Here is what information could be divined from the 1930 census listing:

  • They owned a home worth $4,000 (not a farm).
  • Joseph was two years younger than Mollie; they were 63 and 65 respectively in 1930.
  • They were married when he was 19 and she was 21. That would have been ~1886.
  • Her parents were both from Tennessee.
  • His father was from North Carolina and his mother from Tennessee.
  • He worked as a laborer doing odd jobs. She stayed at home.
  • He was not a veteran.

But that is the only clear mention of Joseph and Mollie that I can find in census records — at least after an initial search. Part of my challenge is that Joseph Hayes is a very common name, so I haven’t followed up on all possibilities. However, there doesn’t seem to be any indication that the Hayeses left Carter County and there are no other sure mentions of them living there in earlier or subsequent censuses.
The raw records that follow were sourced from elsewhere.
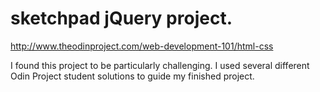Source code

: # sketchpad jQuery project.
http://www.theodinproject.com/web-development-101/html-css

I found this project to be particularly challenging. I used several different Odin Project
student solutions to guide my finished project.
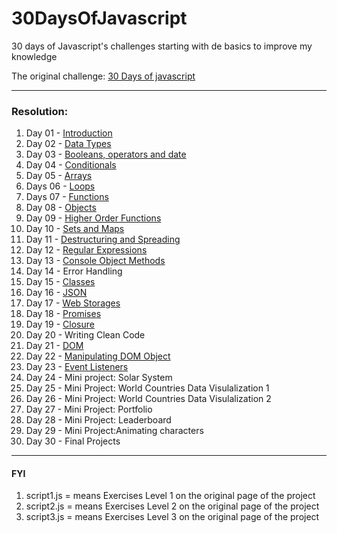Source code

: # 30DaysOfJavascript

30 days of Javascript's challenges starting with de basics to improve my knowledge

The original challenge:
[30 Days of javascript](https://github.com/Asabeneh/30-Days-Of-JavaScript)

---

### Resolution:

1.  Day 01 - [Introduction](https://github.com/fmarga/30DaysOfJavascript/tree/master/day01)
2.  Day 02 - [Data Types](https://github.com/fmarga/30DaysOfJavascript/tree/master/day02)
3.  Day 03 - [Booleans, operators and date](https://github.com/fmarga/30DaysOfJavascript/tree/master/day03)
4.  Day 04 - [Conditionals](https://github.com/fmarga/30DaysOfJavascript/tree/master/day04)
5.  Day 05 - [Arrays](https://github.com/fmarga/30DaysOfJavascript/tree/master/day05)
6.  Days 06 - [Loops](https://github.com/fmarga/30DaysOfJavascript/tree/master/day06)
7.  Days 07 - [Functions](https://github.com/fmarga/30DaysOfJavascript/tree/master/day07)
8.  Day 08 - [Objects](https://github.com/fmarga/30DaysOfJavascript/tree/master/day08)
9.  Day 09 - [Higher Order Functions](https://github.com/fmarga/30DaysOfJavascript/tree/master/day09)
10. Day 10 - [Sets and Maps](https://github.com/fmarga/30DaysOfJavascript/tree/master/day10)
11. Day 11 - [Destructuring and Spreading](https://github.com/fmarga/30DaysOfJavascript/tree/master/day11)
12. Day 12 - [Regular Expressions](https://github.com/fmarga/30DaysOfJavascript/tree/master/day12)
13. Day 13 - [Console Object Methods](https://github.com/fmarga/30DaysOfJavascript/tree/master/day13)
14. Day 14 - Error Handling
15. Day 15 - [Classes](https://github.com/fmarga/30DaysOfJavascript/tree/master/day15)
16. Day 16 - [JSON](https://github.com/fmarga/30DaysOfJavascript/tree/master/day16)
17. Day 17 - [Web Storages](https://github.com/fmarga/30DaysOfJavascript/tree/master/day17)
18. Day 18 - [Promises](https://github.com/fmarga/30DaysOfJavascript/tree/master/day18)
19. Day 19 - [Closure](https://github.com/fmarga/30DaysOfJavascript/tree/master/day19)
20. Day 20 - Writing Clean Code
21. Day 21 - [DOM](https://github.com/fmarga/30DaysOfJavascript/tree/master/day20)
22. Day 22 - [Manipulating DOM Object](https://github.com/fmarga/30DaysOfJavascript/tree/master/day22)
23. Day 23 - [Event Listeners](https://github.com/fmarga/30DaysOfJavascript/tree/master/day23)
24. Day 24 - Mini project: Solar System
25. Day 25 - Mini Project: World Countries Data Visulalization 1
26. Day 26 - Mini Project: World Countries Data Visulalization 2
27. Day 27 - Mini Project: Portfolio
28. Day 28 - Mini Project: Leaderboard
29. Day 29 - Mini Project:Animating characters
30. Day 30 - Final Projects

---

#### FYI

1. script1.js = means Exercises Level 1 on the original page of the project
2. script2.js = means Exercises Level 2 on the original page of the project
3. script3.js = means Exercises Level 3 on the original page of the project
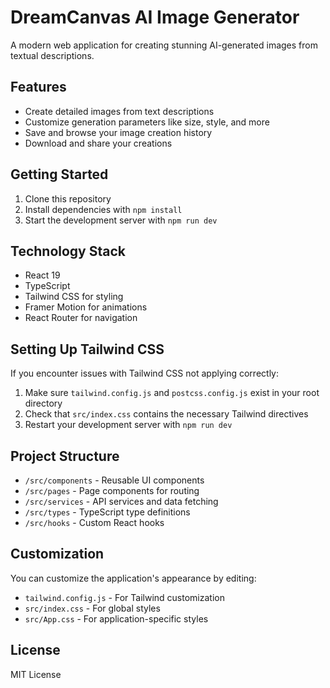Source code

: # DreamCanvas AI Image Generator

A modern web application for creating stunning AI-generated images from textual descriptions.

## Features

- Create detailed images from text descriptions
- Customize generation parameters like size, style, and more
- Save and browse your image creation history
- Download and share your creations

## Getting Started

1. Clone this repository
2. Install dependencies with `npm install`
3. Start the development server with `npm run dev`

## Technology Stack

- React 19
- TypeScript
- Tailwind CSS for styling
- Framer Motion for animations
- React Router for navigation

## Setting Up Tailwind CSS

If you encounter issues with Tailwind CSS not applying correctly:

1. Make sure `tailwind.config.js` and `postcss.config.js` exist in your root directory
2. Check that `src/index.css` contains the necessary Tailwind directives
3. Restart your development server with `npm run dev`

## Project Structure

- `/src/components` - Reusable UI components
- `/src/pages` - Page components for routing
- `/src/services` - API services and data fetching
- `/src/types` - TypeScript type definitions
- `/src/hooks` - Custom React hooks

## Customization

You can customize the application's appearance by editing:
- `tailwind.config.js` - For Tailwind customization
- `src/index.css` - For global styles
- `src/App.css` - For application-specific styles

## License

MIT License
I did find two possibilities (searching the census on HeritageQuest Online), but the age information doesn’t match up. I found a 29yo Joseph S. Hayes in the 1900 census with his wife Mary (36yo) and several children (including a William E. — that is my great-grandfather’s name). Both of Joseph’s parents are listed as from North Carolina.

I also found a 9yo Joseph S. Hayes in 1880 — his age would match that of the one found in 1900 — so perhaps those two are the same Joseph, but I’m not convinced he’s *my* Joseph. Still, the inconsistencies are subtle enough to leave room for the possibility that one or perhaps all of these census records had errors in them.

I’m assuming that Mollie wasn’t my great-great-grandmother’s real name, otherwise it wouldn’t be in quotes like that on the back of the photo. I understand that Mollie can be a nickname for Mary. I am tempted to assume that Taylor may have been her maiden name, but there is no guarantee.